▶ Problem details
State how many lines of the material below contain the string "backdrop", with case counting. Reply with the number alone.
== Record extracts
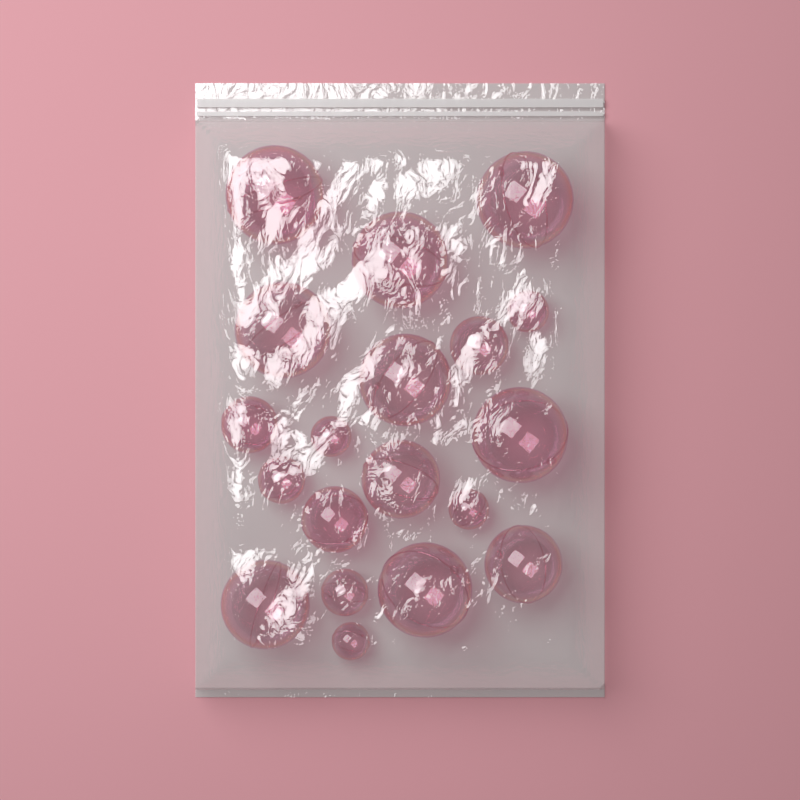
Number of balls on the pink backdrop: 19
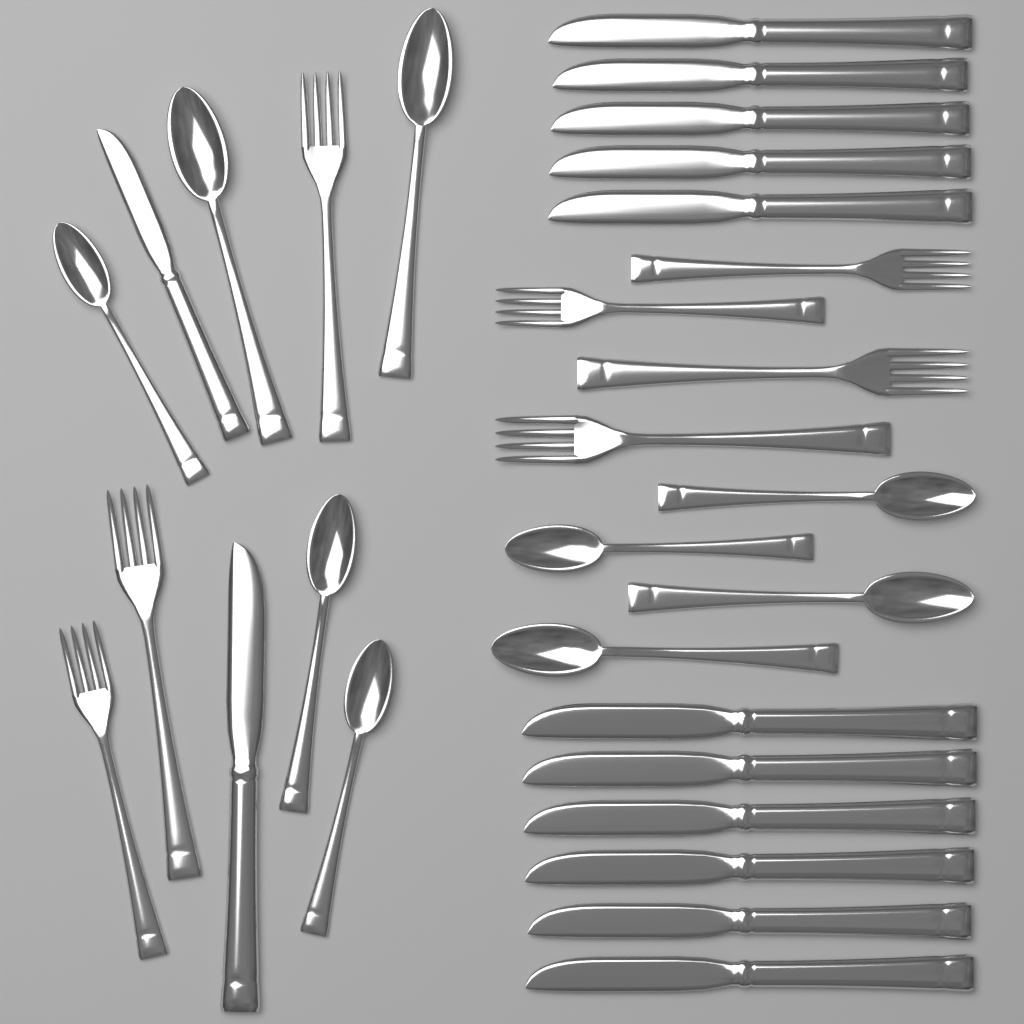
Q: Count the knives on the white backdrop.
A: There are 13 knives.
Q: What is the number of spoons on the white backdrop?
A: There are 9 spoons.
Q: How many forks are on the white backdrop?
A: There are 7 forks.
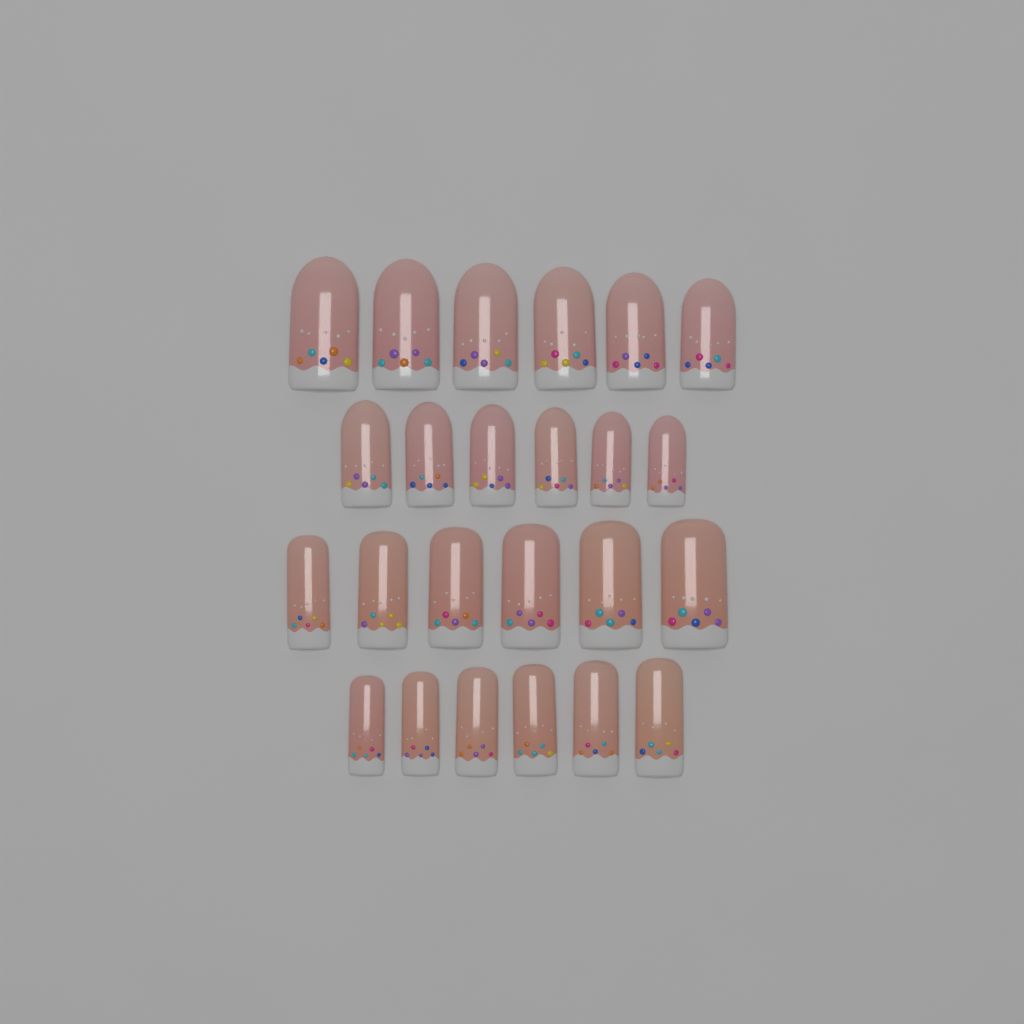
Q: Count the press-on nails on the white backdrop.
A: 24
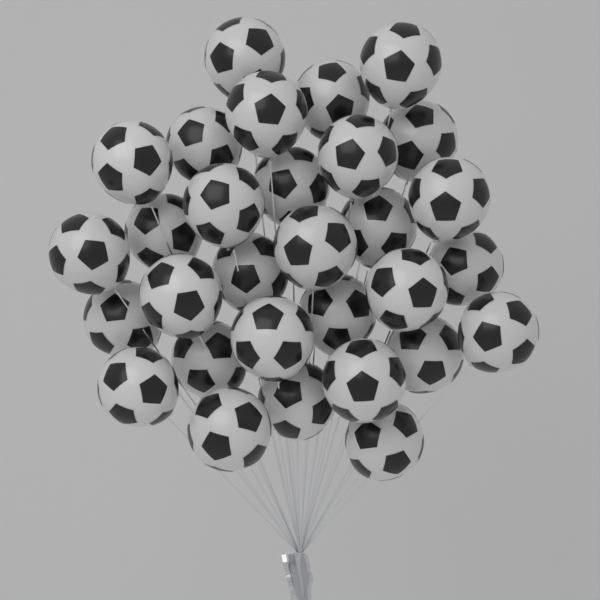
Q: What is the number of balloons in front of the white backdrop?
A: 30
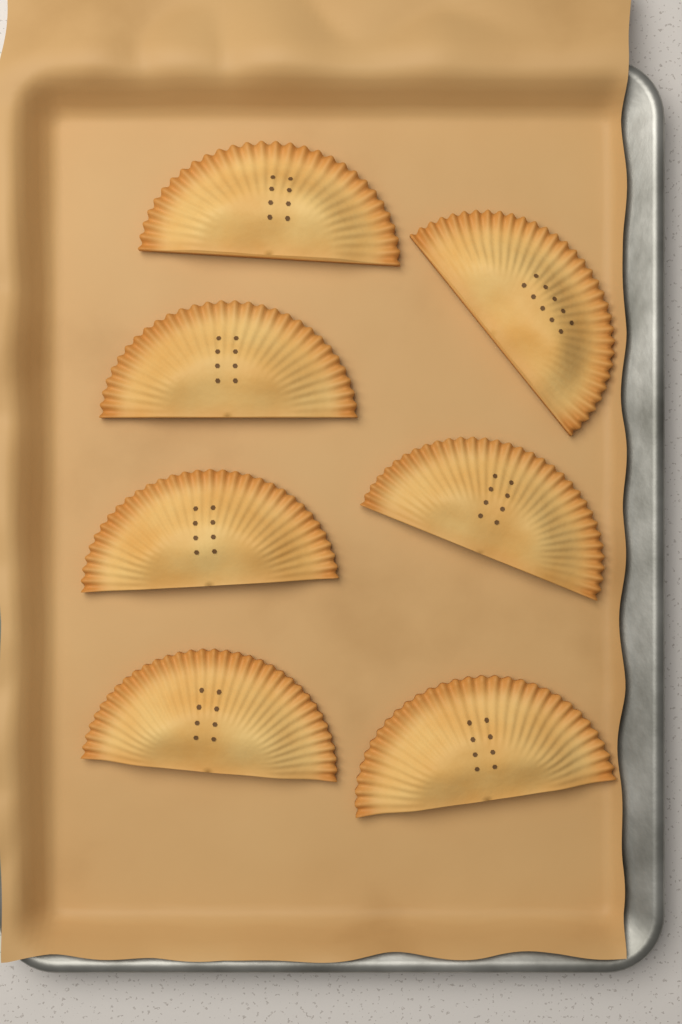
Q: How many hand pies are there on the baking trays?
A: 7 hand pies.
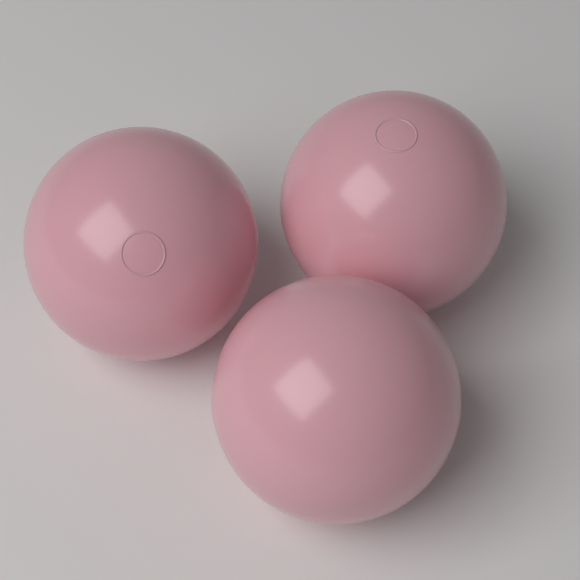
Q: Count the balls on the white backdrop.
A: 3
====
▶ Answer in full
7